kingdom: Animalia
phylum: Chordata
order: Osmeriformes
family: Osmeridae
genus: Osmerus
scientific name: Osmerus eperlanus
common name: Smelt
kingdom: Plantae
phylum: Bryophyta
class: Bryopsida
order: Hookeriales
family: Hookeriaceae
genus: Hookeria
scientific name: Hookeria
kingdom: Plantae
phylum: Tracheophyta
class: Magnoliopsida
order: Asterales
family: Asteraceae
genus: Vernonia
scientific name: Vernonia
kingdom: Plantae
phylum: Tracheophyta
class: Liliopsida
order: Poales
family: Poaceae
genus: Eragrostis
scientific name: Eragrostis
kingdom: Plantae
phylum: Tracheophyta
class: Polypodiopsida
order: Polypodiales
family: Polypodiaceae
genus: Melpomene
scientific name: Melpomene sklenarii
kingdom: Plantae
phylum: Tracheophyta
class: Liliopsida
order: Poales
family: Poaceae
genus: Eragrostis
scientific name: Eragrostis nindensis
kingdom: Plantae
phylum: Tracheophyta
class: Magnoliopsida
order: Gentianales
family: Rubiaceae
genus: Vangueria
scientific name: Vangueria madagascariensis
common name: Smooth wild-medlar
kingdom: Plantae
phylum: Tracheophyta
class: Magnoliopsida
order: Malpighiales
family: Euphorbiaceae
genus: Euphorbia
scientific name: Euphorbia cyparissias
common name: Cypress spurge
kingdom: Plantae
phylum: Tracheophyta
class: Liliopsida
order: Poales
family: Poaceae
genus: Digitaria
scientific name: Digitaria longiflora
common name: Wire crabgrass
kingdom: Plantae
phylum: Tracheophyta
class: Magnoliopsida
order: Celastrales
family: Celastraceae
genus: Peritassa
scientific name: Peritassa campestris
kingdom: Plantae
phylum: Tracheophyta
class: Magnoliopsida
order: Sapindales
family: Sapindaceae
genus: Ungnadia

* [Written problem] Reproduce all the records above with "scientific name" changed to "taxon name" wherever it occurs, leaving every other line untouched.

* [Correct result]
kingdom: Animalia
phylum: Chordata
order: Osmeriformes
family: Osmeridae
genus: Osmerus
taxon name: Osmerus eperlanus
common name: Smelt
kingdom: Plantae
phylum: Bryophyta
class: Bryopsida
order: Hookeriales
family: Hookeriaceae
genus: Hookeria
taxon name: Hookeria
kingdom: Plantae
phylum: Tracheophyta
class: Magnoliopsida
order: Asterales
family: Asteraceae
genus: Vernonia
taxon name: Vernonia
kingdom: Plantae
phylum: Tracheophyta
class: Liliopsida
order: Poales
family: Poaceae
genus: Eragrostis
taxon name: Eragrostis
kingdom: Plantae
phylum: Tracheophyta
class: Polypodiopsida
order: Polypodiales
family: Polypodiaceae
genus: Melpomene
taxon name: Melpomene sklenarii
kingdom: Plantae
phylum: Tracheophyta
class: Liliopsida
order: Poales
family: Poaceae
genus: Eragrostis
taxon name: Eragrostis nindensis
kingdom: Plantae
phylum: Tracheophyta
class: Magnoliopsida
order: Gentianales
family: Rubiaceae
genus: Vangueria
taxon name: Vangueria madagascariensis
common name: Smooth wild-medlar
kingdom: Plantae
phylum: Tracheophyta
class: Magnoliopsida
order: Malpighiales
family: Euphorbiaceae
genus: Euphorbia
taxon name: Euphorbia cyparissias
common name: Cypress spurge
kingdom: Plantae
phylum: Tracheophyta
class: Liliopsida
order: Poales
family: Poaceae
genus: Digitaria
taxon name: Digitaria longiflora
common name: Wire crabgrass
kingdom: Plantae
phylum: Tracheophyta
class: Magnoliopsida
order: Celastrales
family: Celastraceae
genus: Peritassa
taxon name: Peritassa campestris
kingdom: Plantae
phylum: Tracheophyta
class: Magnoliopsida
order: Sapindales
family: Sapindaceae
genus: Ungnadia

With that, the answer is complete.